The Portland Press Herald reported that Charlotte’s Legendary Lobster Pound in Southwest Harbor remains open but has stopped allowing customers to request meat from lobsters sedated with marijuana.
Owner Charlotte Gill is a state-licensed medical marijuana caregiver. She said on Friday she hoped to resume sales of “smoked” lobster meat by mid-October, a move meant to lessen the suffering of her lobsters before they are dropped in boiling water.
It is unknown whether pot smoke calms lobsters or has any effect on their meat.
A Maine Department of Health and Human Services spokeswoman, Emily Spencer, would not say if the state had asked Gill to halt such sales.
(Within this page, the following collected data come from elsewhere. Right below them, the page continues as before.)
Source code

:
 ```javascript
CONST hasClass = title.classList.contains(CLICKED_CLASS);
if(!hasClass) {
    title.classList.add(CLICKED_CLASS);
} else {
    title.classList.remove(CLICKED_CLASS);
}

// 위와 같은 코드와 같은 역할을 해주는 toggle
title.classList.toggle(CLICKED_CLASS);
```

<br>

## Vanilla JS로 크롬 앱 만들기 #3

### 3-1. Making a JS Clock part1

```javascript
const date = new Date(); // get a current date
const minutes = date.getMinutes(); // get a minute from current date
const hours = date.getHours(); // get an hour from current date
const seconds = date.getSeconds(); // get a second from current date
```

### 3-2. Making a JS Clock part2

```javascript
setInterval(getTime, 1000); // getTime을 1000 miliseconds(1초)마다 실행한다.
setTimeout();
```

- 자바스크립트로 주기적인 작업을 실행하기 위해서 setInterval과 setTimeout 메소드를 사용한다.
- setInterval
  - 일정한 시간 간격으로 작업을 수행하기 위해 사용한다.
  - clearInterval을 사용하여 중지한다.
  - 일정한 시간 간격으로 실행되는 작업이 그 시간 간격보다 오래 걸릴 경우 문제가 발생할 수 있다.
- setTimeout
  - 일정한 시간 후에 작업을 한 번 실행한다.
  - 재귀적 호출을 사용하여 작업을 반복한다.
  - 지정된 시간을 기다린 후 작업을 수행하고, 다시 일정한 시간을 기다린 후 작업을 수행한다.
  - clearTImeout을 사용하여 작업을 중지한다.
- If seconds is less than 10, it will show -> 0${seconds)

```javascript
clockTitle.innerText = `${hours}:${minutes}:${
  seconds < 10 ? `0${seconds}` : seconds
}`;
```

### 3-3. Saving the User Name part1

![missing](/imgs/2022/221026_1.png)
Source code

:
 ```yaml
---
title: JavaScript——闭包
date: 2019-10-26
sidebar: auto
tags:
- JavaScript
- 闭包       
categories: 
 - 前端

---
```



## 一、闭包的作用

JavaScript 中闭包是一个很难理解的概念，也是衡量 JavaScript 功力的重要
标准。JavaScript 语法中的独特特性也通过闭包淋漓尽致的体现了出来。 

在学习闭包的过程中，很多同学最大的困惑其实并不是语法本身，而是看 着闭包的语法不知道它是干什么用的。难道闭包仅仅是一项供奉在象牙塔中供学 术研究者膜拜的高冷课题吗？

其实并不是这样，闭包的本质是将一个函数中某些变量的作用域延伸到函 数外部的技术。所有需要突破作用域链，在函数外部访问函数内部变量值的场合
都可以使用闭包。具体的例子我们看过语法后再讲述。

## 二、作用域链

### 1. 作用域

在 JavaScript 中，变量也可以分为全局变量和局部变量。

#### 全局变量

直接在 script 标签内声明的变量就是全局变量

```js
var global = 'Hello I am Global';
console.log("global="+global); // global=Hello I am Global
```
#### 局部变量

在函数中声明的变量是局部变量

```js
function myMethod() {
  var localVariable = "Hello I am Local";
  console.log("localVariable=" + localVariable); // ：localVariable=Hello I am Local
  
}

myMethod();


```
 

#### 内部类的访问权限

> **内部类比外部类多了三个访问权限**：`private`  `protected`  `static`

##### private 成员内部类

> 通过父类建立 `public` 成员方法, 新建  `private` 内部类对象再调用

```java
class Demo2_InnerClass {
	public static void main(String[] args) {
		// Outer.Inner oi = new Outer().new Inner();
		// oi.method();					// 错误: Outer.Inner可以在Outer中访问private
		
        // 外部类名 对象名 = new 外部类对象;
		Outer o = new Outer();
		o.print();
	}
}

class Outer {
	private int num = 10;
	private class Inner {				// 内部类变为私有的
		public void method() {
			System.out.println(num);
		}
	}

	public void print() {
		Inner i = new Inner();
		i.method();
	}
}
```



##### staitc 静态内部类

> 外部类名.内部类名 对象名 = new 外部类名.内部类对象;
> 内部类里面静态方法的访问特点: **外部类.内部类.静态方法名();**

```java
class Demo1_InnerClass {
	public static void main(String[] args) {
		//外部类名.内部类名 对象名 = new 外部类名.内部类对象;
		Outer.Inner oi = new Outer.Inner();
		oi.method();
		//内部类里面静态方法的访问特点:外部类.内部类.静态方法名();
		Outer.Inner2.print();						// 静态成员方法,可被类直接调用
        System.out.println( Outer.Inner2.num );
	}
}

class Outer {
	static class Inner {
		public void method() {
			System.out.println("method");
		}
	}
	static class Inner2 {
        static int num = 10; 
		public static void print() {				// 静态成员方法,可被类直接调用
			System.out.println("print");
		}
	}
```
But Gill told the Press Herald that “after being contacted by the state, and upon reviewing its present laws and codes applicable to this arena, and then making a few minor adjustments to our procedure, we are completely confident that we will be able to proceed as planned”.
“I imagine we will still have a push back from the state on our hands,” she said, “but we are confident that we will be able to field any issues they may have with us, and do it with grace.
“These are important issues and ones that can also benefit not only the lobster, but the industry as well. Truly we are not trying to go against [the state’s] wishes and would love to work with them in order for us all to make this world a kinder place.”
Spencer said it would be up to the Maine Medical Marijuana Program to determine if Gill was using cannabis appropriately. A program spokesman, David Heidrich, told the newspaper he could not confirm if it was investigating the lobster restaurant.
But he added: “Medical marijuana may only be grown for and provided to persons with a marijuana recommendation from a qualified medical provider. Lobsters are not people.”